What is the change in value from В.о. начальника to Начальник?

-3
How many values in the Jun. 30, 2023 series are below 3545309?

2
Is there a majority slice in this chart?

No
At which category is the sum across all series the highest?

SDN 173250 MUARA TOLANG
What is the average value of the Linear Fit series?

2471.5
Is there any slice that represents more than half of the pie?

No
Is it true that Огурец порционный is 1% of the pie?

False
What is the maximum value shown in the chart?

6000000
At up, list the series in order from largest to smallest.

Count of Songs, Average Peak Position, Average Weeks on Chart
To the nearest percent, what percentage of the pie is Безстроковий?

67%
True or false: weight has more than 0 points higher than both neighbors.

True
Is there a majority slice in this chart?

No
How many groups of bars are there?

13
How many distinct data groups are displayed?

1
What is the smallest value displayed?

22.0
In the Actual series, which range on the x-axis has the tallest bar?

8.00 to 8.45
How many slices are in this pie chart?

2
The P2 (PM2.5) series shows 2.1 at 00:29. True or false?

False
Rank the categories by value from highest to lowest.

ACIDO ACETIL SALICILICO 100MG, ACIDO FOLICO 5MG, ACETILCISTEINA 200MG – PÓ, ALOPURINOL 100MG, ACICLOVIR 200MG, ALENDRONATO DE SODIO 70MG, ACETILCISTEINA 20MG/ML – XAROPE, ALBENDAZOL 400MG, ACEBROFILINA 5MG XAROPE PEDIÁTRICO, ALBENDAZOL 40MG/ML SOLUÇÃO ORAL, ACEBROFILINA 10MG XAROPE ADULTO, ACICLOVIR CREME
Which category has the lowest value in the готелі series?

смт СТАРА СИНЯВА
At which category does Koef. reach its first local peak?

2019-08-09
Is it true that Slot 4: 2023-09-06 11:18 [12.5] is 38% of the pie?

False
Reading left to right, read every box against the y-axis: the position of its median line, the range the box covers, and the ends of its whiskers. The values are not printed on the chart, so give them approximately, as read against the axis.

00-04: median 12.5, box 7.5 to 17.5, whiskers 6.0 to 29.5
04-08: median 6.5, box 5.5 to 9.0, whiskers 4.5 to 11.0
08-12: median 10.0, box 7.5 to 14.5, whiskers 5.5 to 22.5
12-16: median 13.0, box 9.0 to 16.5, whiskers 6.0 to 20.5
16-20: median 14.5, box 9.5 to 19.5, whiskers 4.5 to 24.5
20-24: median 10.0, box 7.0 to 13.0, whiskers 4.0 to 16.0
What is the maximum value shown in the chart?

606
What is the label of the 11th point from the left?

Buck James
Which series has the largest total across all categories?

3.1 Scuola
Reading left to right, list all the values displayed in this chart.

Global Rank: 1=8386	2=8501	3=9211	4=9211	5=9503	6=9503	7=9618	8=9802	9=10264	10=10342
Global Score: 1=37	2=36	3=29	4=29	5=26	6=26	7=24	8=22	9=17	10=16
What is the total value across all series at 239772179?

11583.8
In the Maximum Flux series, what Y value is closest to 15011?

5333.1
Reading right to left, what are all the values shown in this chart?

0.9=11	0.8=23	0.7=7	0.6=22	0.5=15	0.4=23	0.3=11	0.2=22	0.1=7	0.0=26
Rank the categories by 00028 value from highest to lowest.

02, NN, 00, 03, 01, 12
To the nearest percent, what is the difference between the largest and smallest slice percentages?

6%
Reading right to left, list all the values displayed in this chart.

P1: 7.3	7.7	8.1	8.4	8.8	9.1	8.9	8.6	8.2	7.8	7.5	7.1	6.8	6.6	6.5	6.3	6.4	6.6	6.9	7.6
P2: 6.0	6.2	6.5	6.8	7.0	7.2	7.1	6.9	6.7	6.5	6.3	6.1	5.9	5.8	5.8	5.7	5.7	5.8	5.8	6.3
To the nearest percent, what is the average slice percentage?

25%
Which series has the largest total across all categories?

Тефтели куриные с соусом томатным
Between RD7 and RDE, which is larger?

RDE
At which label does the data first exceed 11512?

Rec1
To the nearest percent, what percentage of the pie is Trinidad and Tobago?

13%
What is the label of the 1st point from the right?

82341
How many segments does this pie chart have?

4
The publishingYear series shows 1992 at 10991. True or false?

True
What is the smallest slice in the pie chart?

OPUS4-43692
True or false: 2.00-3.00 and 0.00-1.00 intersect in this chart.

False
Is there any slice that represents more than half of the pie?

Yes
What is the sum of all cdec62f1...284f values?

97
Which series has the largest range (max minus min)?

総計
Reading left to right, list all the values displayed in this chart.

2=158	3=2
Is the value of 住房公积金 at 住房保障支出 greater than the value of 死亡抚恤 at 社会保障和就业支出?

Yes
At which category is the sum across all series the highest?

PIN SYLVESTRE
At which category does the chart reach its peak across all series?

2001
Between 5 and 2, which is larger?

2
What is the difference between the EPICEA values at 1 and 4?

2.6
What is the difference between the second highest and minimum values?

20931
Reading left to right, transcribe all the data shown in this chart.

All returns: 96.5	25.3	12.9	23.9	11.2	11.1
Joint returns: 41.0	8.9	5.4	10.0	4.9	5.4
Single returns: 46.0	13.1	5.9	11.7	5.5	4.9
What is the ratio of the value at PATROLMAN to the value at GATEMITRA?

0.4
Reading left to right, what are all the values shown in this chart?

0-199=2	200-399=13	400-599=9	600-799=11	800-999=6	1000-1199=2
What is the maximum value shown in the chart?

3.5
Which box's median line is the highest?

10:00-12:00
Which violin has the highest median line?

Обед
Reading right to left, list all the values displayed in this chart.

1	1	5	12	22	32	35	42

- WORK TO BE COMPLETED -
Give every line of the items above as a Markdown table with two columns, Row and Line. Number each row and leave out the blank lines.

- FINISHED TASK -
| Row | Line |
|---|---|
| 1 | What is the change in value from В.о. начальника to Начальник? |
| 2 | -3 |
| 3 | How many values in the Jun. 30, 2023 series are below 3545309? |
| 4 | 2 |
| 5 | Is there a majority slice in this chart? |
| 6 | No |
| 7 | At which category is the sum across all series the highest? |
| 8 | SDN 173250 MUARA TOLANG |
| 9 | What is the average value of the Linear Fit series? |
| 10 | 2471.5 |
| 11 | Is there any slice that represents more than half of the pie? |
| 12 | No |
| 13 | Is it true that Огурец порционный is 1% of the pie? |
| 14 | False |
| 15 | What is the maximum value shown in the chart? |
| 16 | 6000000 |
| 17 | At up, list the series in order from largest to smallest. |
| 18 | Count of Songs, Average Peak Position, Average Weeks on Chart |
| 19 | To the nearest percent, what percentage of the pie is Безстроковий? |
| 20 | 67% |
| 21 | True or false: weight has more than 0 points higher than both neighbors. |
| 22 | True |
| 23 | Is there a majority slice in this chart? |
| 24 | No |
| 25 | How many groups of bars are there? |
| 26 | 13 |
| 27 | How many distinct data groups are displayed? |
| 28 | 1 |
| 29 | What is the smallest value displayed? |
| 30 | 22.0 |
| 31 | In the Actual series, which range on the x-axis has the tallest bar? |
| 32 | 8.00 to 8.45 |
| 33 | How many slices are in this pie chart? |
| 34 | 2 |
| 35 | The P2 (PM2.5) series shows 2.1 at 00:29. True or false? |
| 36 | False |
| 37 | Rank the categories by value from highest to lowest. |
| 38 | ACIDO ACETIL SALICILICO 100MG, ACIDO FOLICO 5MG, ACETILCISTEINA 200MG – PÓ, ALOPURINOL 100MG, ACICLOVIR 200MG, ALENDRONATO DE SODIO 70MG, ACETILCISTEINA 20MG/ML – XAROPE, ALBENDAZOL 400MG, ACEBROFILINA 5MG XAROPE PEDIÁTRICO, ALBENDAZOL 40MG/ML SOLUÇÃO ORAL, ACEBROFILINA 10MG XAROPE ADULTO, ACICLOVIR CREME |
| 39 | Which category has the lowest value in the готелі series? |
| 40 | смт СТАРА СИНЯВА |
| 41 | At which category does Koef. reach its first local peak? |
| 42 | 2019-08-09 |
| 43 | Is it true that Slot 4: 2023-09-06 11:18 [12.5] is 38% of the pie? |
| 44 | False |
| 45 | Reading left to right, read every box against the y-axis: the position of its median line, the range the box covers, and the ends of its whiskers. The values are not printed on the chart, so give them approximately, as read against the axis. |
| 46 | 00-04: median 12.5, box 7.5 to 17.5, whiskers 6.0 to 29.5 |
| 47 | 04-08: median 6.5, box 5.5 to 9.0, whiskers 4.5 to 11.0 |
| 48 | 08-12: median 10.0, box 7.5 to 14.5, whiskers 5.5 to 22.5 |
| 49 | 12-16: median 13.0, box 9.0 to 16.5, whiskers 6.0 to 20.5 |
| 50 | 16-20: median 14.5, box 9.5 to 19.5, whiskers 4.5 to 24.5 |
| 51 | 20-24: median 10.0, box 7.0 to 13.0, whiskers 4.0 to 16.0 |
| 52 | What is the maximum value shown in the chart? |
| 53 | 606 |
| 54 | What is the label of the 11th point from the left? |
| 55 | Buck James |
| 56 | Which series has the largest total across all categories? |
| 57 | 3.1 Scuola |
| 58 | Reading left to right, list all the values displayed in this chart. |
| 59 | Global Rank: 1=8386	2=8501	3=9211	4=9211	5=9503	6=9503	7=9618	8=9802	9=10264	10=10342 |
| 60 | Global Score: 1=37	2=36	3=29	4=29	5=26	6=26	7=24	8=22	9=17	10=16 |
| 61 | What is the total value across all series at 239772179? |
| 62 | 11583.8 |
| 63 | In the Maximum Flux series, what Y value is closest to 15011? |
| 64 | 5333.1 |
| 65 | Reading right to left, what are all the values shown in this chart? |
| 66 | 0.9=11	0.8=23	0.7=7	0.6=22	0.5=15	0.4=23	0.3=11	0.2=22	0.1=7	0.0=26 |
| 67 | Rank the categories by 00028 value from highest to lowest. |
| 68 | 02, NN, 00, 03, 01, 12 |
| 69 | To the nearest percent, what is the difference between the largest and smallest slice percentages? |
| 70 | 6% |
| 71 | Reading right to left, list all the values displayed in this chart. |
| 72 | P1: 7.3	7.7	8.1	8.4	8.8	9.1	8.9	8.6	8.2	7.8	7.5	7.1	6.8	6.6	6.5	6.3	6.4	6.6	6.9	7.6 |
| 73 | P2: 6.0	6.2	6.5	6.8	7.0	7.2	7.1	6.9	6.7	6.5	6.3	6.1	5.9	5.8	5.8	5.7	5.7	5.8	5.8	6.3 |
| 74 | To the nearest percent, what is the average slice percentage? |
| 75 | 25% |
| 76 | Which series has the largest total across all categories? |
| 77 | Тефтели куриные с соусом томатным |
| 78 | Between RD7 and RDE, which is larger? |
| 79 | RDE |
| 80 | At which label does the data first exceed 11512? |
| 81 | Rec1 |
| 82 | To the nearest percent, what percentage of the pie is Trinidad and Tobago? |
| 83 | 13% |
| 84 | What is the label of the 1st point from the right? |
| 85 | 82341 |
| 86 | How many segments does this pie chart have? |
| 87 | 4 |
| 88 | The publishingYear series shows 1992 at 10991. True or false? |
| 89 | True |
| 90 | What is the smallest slice in the pie chart? |
| 91 | OPUS4-43692 |
| 92 | True or false: 2.00-3.00 and 0.00-1.00 intersect in this chart. |
| 93 | False |
| 94 | Is there any slice that represents more than half of the pie? |
| 95 | Yes |
| 96 | What is the sum of all cdec62f1...284f values? |
| 97 | 97 |
| 98 | Which series has the largest range (max minus min)? |
| 99 | 総計 |
| 100 | Reading left to right, list all the values displayed in this chart. |
| 101 | 2=158	3=2 |
| 102 | Is the value of 住房公积金 at 住房保障支出 greater than the value of 死亡抚恤 at 社会保障和就业支出? |
| 103 | Yes |
| 104 | At which category is the sum across all series the highest? |
| 105 | PIN SYLVESTRE |
| 106 | At which category does the chart reach its peak across all series? |
| 107 | 2001 |
| 108 | Between 5 and 2, which is larger? |
| 109 | 2 |
| 110 | What is the difference between the EPICEA values at 1 and 4? |
| 111 | 2.6 |
| 112 | What is the difference between the second highest and minimum values? |
| 113 | 20931 |
| 114 | Reading left to right, transcribe all the data shown in this chart. |
| 115 | All returns: 96.5	25.3	12.9	23.9	11.2	11.1 |
| 116 | Joint returns: 41.0	8.9	5.4	10.0	4.9	5.4 |
| 117 | Single returns: 46.0	13.1	5.9	11.7	5.5	4.9 |
| 118 | What is the ratio of the value at PATROLMAN to the value at GATEMITRA? |
| 119 | 0.4 |
| 120 | Reading left to right, what are all the values shown in this chart? |
| 121 | 0-199=2	200-399=13	400-599=9	600-799=11	800-999=6	1000-1199=2 |
| 122 | What is the maximum value shown in the chart? |
| 123 | 3.5 |
| 124 | Which box's median line is the highest? |
| 125 | 10:00-12:00 |
| 126 | Which violin has the highest median line? |
| 127 | Обед |
| 128 | Reading right to left, list all the values displayed in this chart. |
| 129 | 1	1	5	12	22	32	35	42 |